Le tribunal des flagrants délits de Dakar a rendu son verdict mardi : Assane Guèye, dit « Azoura Fall », militant de Pastef, est condamné à six mois d'emprisonnement dont un mois ferme, assortis d'une amende de 100 000 francs CFA. Le motif retenu contre lui est l'offense au chef de l'État, une infraction inscrite dans le Code pénal sénégalais.
Ce dossier présente une particularité qui ne manquera pas d'alimenter le débat public. Assane Guèye est lui-même membre de Pastef, le parti du président Bassirou Diomaye Faye, porté au pouvoir en mars 2024 après une longue traversée du désert marquée par des poursuites judiciaires contre ses propres militants. Agriculteur et vendeur de véhicules, le prévenu n'appartient pas aux cercles dirigeants du mouvement, mais son appartenance au parti présidentiel rend l'affaire politiquement sensible.
L'infraction d'offense au chef de l'État est ancienne dans le droit sénégalais.

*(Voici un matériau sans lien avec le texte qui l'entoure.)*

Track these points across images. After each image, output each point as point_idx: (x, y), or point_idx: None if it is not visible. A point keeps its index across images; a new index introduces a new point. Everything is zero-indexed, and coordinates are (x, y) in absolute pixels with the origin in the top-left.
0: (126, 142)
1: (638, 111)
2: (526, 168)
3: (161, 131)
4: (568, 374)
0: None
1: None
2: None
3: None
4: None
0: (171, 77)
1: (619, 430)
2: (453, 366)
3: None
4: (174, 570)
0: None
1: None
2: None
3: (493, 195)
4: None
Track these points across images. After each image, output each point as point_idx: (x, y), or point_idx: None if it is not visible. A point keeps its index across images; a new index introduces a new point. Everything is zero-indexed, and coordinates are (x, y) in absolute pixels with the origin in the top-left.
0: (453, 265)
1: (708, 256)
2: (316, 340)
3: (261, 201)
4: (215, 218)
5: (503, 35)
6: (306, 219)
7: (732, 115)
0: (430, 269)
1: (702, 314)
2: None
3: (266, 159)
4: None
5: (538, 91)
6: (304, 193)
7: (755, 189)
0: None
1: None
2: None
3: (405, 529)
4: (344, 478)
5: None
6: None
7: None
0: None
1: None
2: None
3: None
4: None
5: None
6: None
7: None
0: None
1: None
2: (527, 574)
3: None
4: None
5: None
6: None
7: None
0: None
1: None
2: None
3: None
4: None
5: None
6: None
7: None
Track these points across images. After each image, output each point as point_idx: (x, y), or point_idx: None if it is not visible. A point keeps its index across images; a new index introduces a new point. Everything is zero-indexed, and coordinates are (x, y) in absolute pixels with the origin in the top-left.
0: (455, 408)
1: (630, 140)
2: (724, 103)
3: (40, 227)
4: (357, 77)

Elle a été utilisée à de nombreuses reprises sous les régimes précédents pour museler des voix critiques, notamment sous Macky Sall, dont le gouvernement avait eu recours à ce texte contre des opposants, des journalistes et des internautes. L'arrivée de Pastef aux affaires avait suscité l'espoir d'une révision de ces dispositions jugées liberticides par une partie de la société civile et de la presse.
À l'échelle africaine, plusieurs États maintiennent dans leur arsenal juridique des lois réprimant les propos jugés attentatoires à la dignité du président. Ces textes, hérités pour beaucoup de la période coloniale, font l'objet de critiques récurrentes de la part des organisations de défense des droits humains, qui y voient un outil de restriction de la liberté d'expression plutôt qu'un mécanisme de protection de l'institution présidentielle.
La condamnation d'un militant de la majorité par une juridiction sénégalaise illustre, au moins en apparence, une certaine indépendance du pouvoir judiciaire. Elle pose néanmoins des questions sur la cohérence entre les engagements de rupture affichés par le régime en place et le maintien effectif de textes répressifs dans le droit positif.
La suite de cette affaire, notamment une éventuelle procédure d'appel, dira si la défense entend contester la qualification retenue ou le quantum de la peine.